AIM: Reproduce the lines below word for word, but leave the pictures out of your answer.

DATA SHOWN:
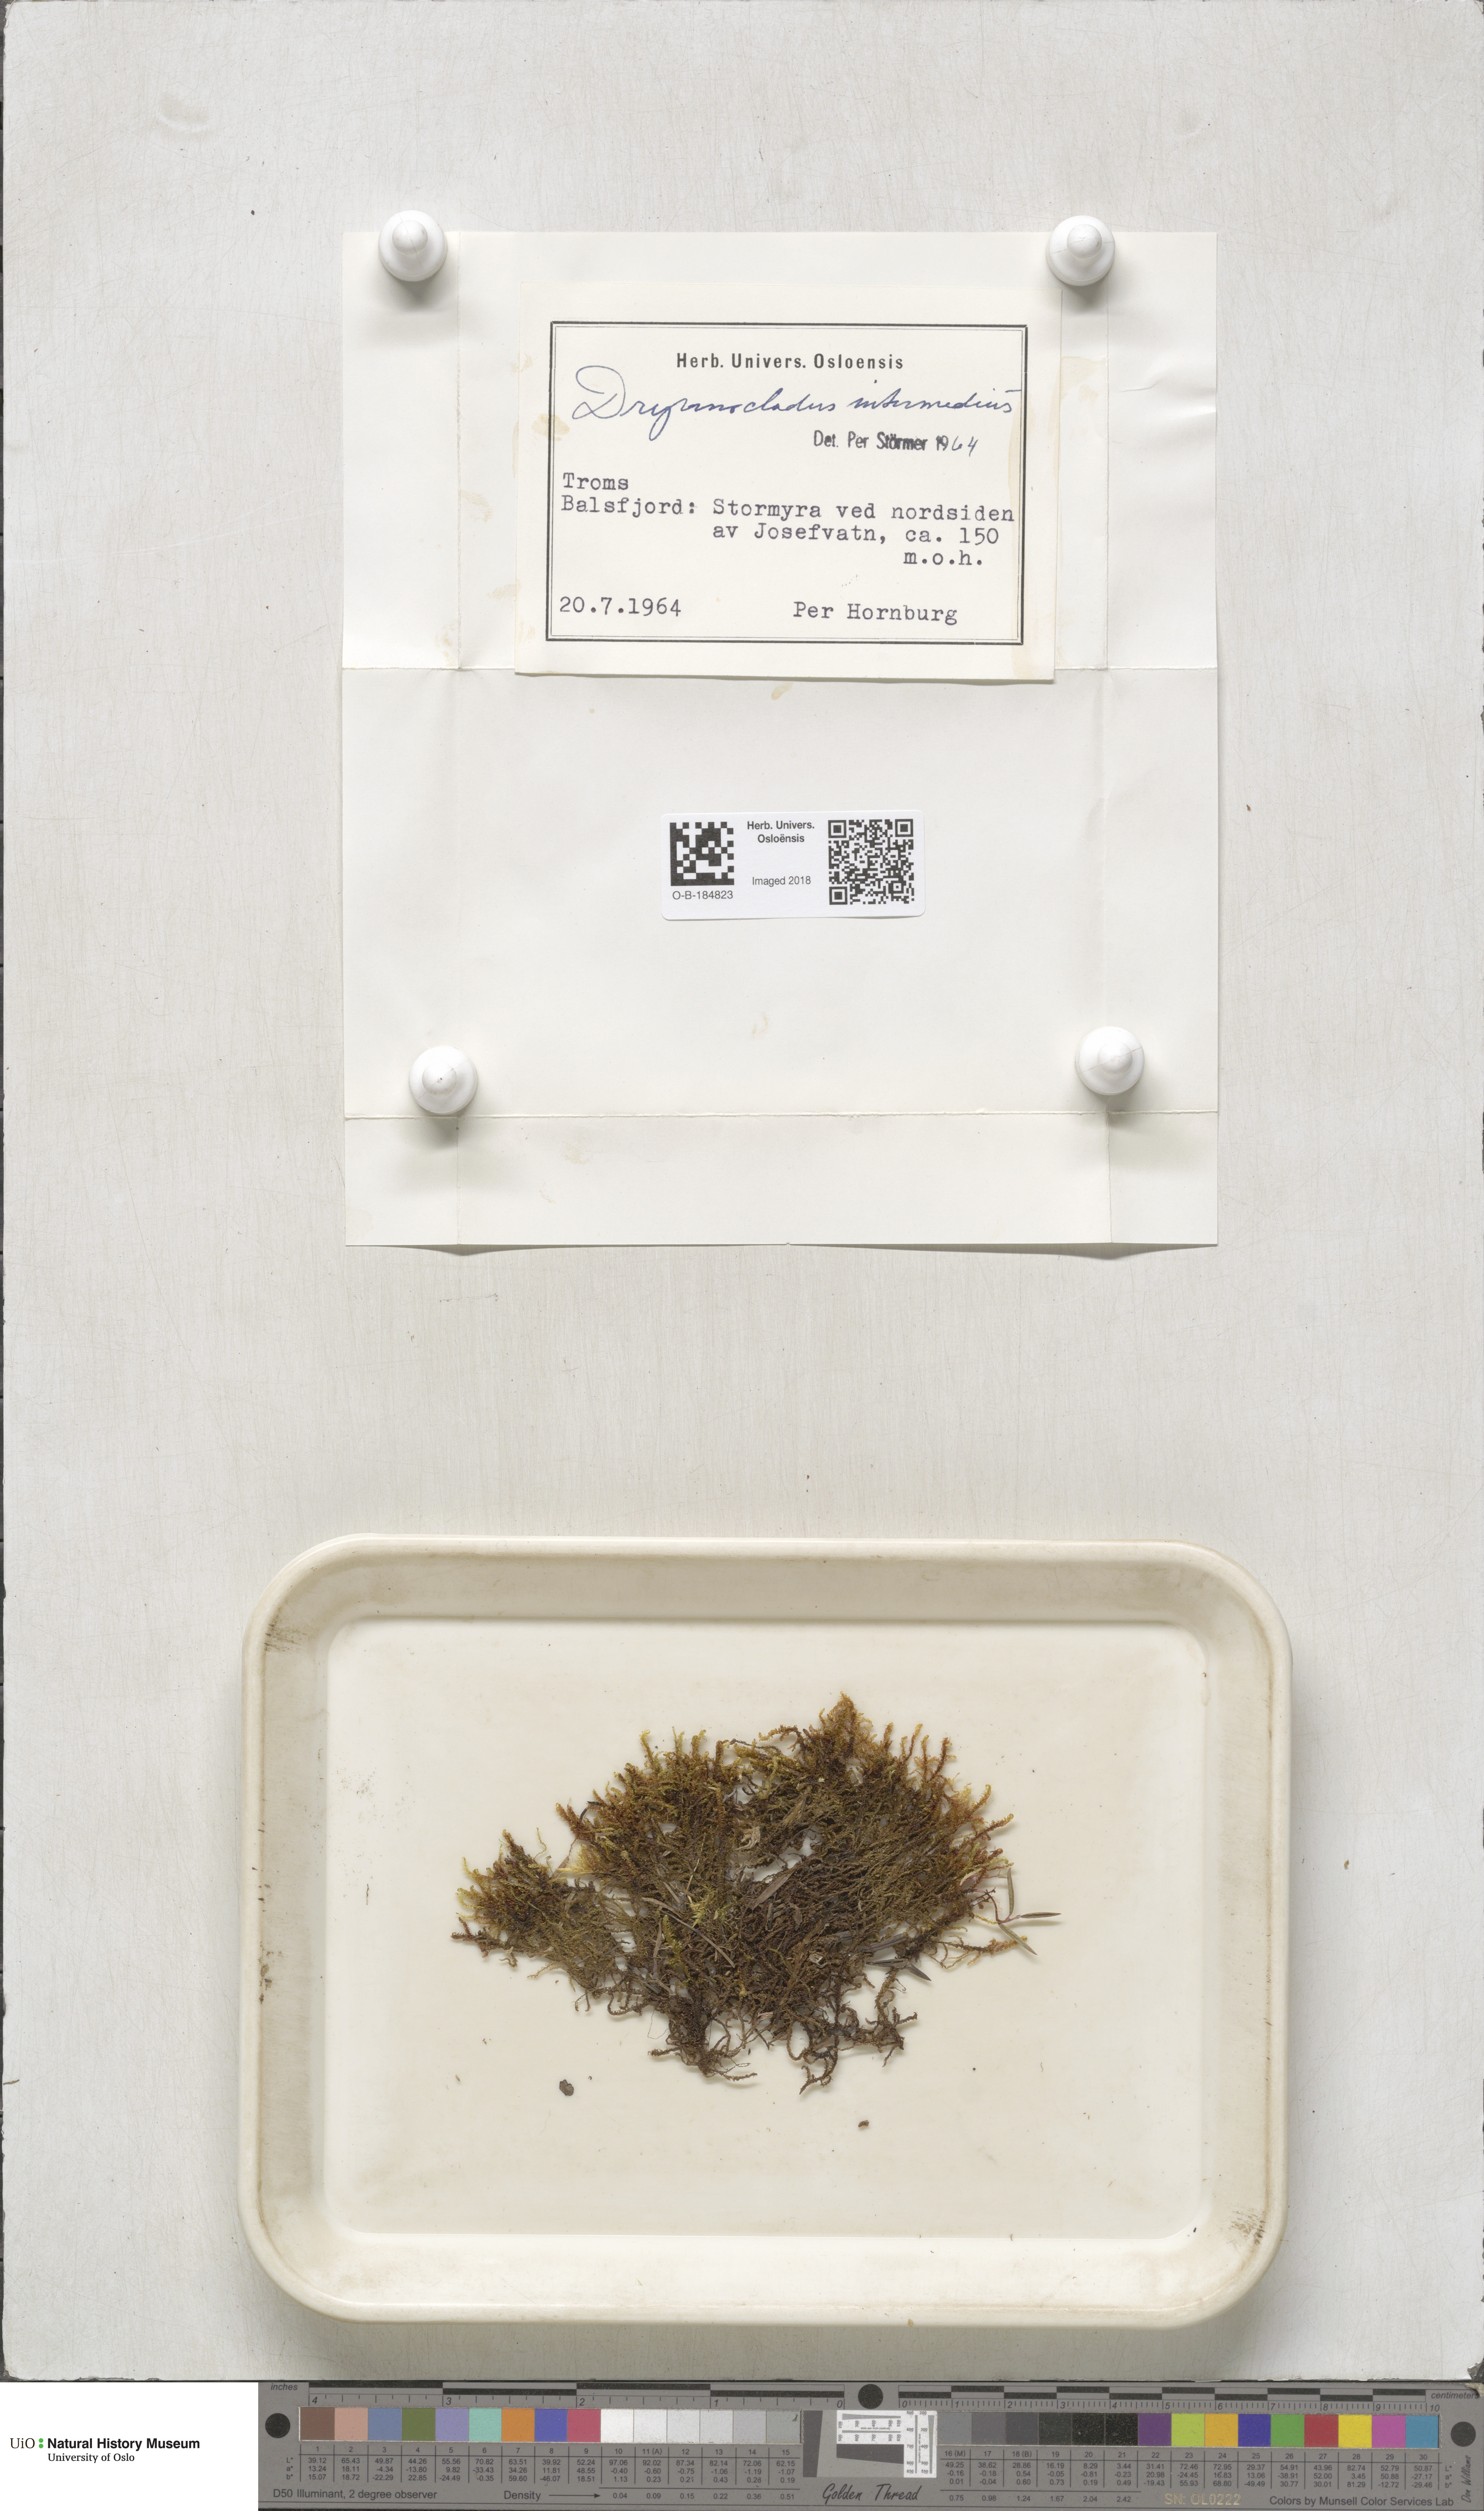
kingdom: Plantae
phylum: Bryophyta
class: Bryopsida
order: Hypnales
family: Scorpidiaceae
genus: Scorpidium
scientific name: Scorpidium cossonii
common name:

THE OUTPUT:
kingdom: Plantae
phylum: Bryophyta
class: Bryopsida
order: Hypnales
family: Scorpidiaceae
genus: Scorpidium
scientific name: Scorpidium cossonii
common name:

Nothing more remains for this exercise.